• Required tasks:
**a)** In the pulmonary hypertension notes, what mean arterial pressure should be maintained?
**b)** In the pulmonary hypertension notes, rewrite the passage beginning "Minimally invasive cardiac output monitoring" as a short list that keeps its main facts.

• Page text:
━━━

Pulmonary endarterectomy in Group 5 pulmonary hypertension
ECMO (as a bridge to transplant)
Lung transplant

Perioperative management of the patient with pulmonary hypertension

Patients with pulmonary HTN undergoing elective, non-cardiac surgery have a high peri-operative morbidity and mortality (up to 7%)

Patients should be discussed at an MDT, which should explore non-operative and local/regional options for performing surgery
Surgery should be performed in specialist centres used to dealing with pulmonary hypertensive patients in the peri-operative period

Assessment

History and examination elucidating diseases features as above
Investigations as above
Risk assessment using functional capacity testing

Optimisation

Aggressive treatment of underlying conditions and optimisation of risk
Aggressive treatment of exacerbating conditions e.g. infections with antibiotics

Patients should be established on optimal dose regimens of drug therapies in specialist clinics

These drugs should be continued in the peri-operative period
May need to switch from enteral to IV routes to ensure continuation in the peri-operative period
NB prostacyclin analogues will cause potent inhibition of platelet aggregation

Patients should be counselled about risks including need for ECMO, death and limitations on treatment

Monitoring and access

AAGBI
Arterial line pre-induction

CVC, especially in those with preserved LV function

Allows measurement of CVP i.e. changes in RV preload/filling pressure/RV performance
Allows S_cvO₂ monitoring

PA catheters may be required in some patients

Minimally invasive cardiac output monitoring e.g. transoesophageal Doppler or pulse contour analysis

Have the advantage of avoiding the major complications of PA catheters and still allow monitoring for low-CO states
Are unable to measure RV and pulmonary vasculature haemodynamic changes

Intra-operative TOE/TTE allows visualisation of RV filling and contractility

Anaesthetic technique

The choice of technique will ultimately depend on patient, surgical and anaesthetic factors

Technique	Advantages	Disadvantages
Regional anaesthesia	No cardiorespiratory depression Opioid-sparing analgesia	Not always suitable depending on surgery Timing of anticoagulants Need for sedation may mitigate some benefits
Neuraxial anaesthesia	Opioid-sparing analgesia Avoids GA	Not always suitable depending on surgery Timing of anticoagulants Patient may not be able to lie flat Sympathetic blockade and CV sequelae
General anaesthesia	Facilitates controlled ventilation Titratable, familiar	Cardiorespiratory depression PONV Analgesia requirements

Haemodynamic goals

The overall goal is to prevent RV decompensation or RV coronary ischaemia

Cardiovascular feature	Goal of management	Rationale
Heart rate	Avoid tachycardia
Heart rhythm	Maintain sinus rhythm with rapid treatment of arrhythmia	Ensures atrial systole contributes maximally to RV preload
Preload	Maintain preload but avoid overload	Maintains RV filling
PVR	Avoid increases & reduce as much as possible Aggressively treat factors increasing PVR	Increased RV afterload causes RV dilation and dysfunction RV dilation also compromises LV function through septal bulging
SVR	Maintain SVR	Rapid reduction can reduce venous return and RV output Large increases in SVR as can reduce LV cardiac output
Contractility	Avoid negative inotropy and provide inotropic support	Aim CI ≥2.2L/min/m²
Blood pressure	MAP ≥65mmHg SBP ≥90mmHg	Maintain RV coronary perfusion pressure

General anaesthesia

Premedication

May reduce sympathetic drive and avoid tachycardia
May increase PVR if causes respiratory depression and hypercarbia
Potential to depress RV contactility

Balanced induction technique

Aim to limit tachycardia and reductions in SVR
Typically involves high-dose opioids (2-7μg/kg fentanyl)

━━━

• Dataset entries:

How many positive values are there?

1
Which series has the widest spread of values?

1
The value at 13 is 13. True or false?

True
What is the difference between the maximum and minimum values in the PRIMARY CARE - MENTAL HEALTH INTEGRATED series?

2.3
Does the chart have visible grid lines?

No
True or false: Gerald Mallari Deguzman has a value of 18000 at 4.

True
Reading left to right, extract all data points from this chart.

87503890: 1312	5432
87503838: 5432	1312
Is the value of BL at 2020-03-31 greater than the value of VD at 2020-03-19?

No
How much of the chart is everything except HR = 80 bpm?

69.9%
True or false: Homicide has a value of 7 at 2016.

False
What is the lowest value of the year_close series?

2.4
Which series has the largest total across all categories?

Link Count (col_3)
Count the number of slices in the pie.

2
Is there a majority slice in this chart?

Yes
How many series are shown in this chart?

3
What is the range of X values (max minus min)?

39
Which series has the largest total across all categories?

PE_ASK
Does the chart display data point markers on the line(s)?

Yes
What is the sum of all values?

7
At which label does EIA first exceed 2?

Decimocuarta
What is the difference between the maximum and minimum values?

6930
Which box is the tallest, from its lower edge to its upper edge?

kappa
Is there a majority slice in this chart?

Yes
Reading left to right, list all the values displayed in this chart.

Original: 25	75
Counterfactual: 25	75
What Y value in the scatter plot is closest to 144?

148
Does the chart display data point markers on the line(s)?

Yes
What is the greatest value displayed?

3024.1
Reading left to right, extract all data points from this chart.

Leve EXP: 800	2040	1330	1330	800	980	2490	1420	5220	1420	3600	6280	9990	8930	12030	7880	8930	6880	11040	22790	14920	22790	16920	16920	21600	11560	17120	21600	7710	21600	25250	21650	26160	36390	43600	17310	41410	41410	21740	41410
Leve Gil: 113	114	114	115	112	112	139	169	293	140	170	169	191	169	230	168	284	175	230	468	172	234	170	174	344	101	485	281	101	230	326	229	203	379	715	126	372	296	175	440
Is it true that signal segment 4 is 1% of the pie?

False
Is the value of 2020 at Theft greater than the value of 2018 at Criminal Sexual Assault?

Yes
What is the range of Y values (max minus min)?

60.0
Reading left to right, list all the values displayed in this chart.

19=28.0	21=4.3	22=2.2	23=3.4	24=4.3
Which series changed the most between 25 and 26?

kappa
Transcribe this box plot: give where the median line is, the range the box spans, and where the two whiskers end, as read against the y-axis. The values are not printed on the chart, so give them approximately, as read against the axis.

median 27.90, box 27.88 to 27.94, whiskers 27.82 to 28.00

━━━

• Answer list:
**a)** A mean arterial pressure of at least 65 mmHg.

**b)**
Minimally invasive cardiac output monitoring (e.g., transesophageal Doppler or pulse contour analysis):
- avoids the major complications of PA catheters
- still allows monitoring for low cardiac output states
- cannot measure RV and pulmonary vascular hemodynamic changes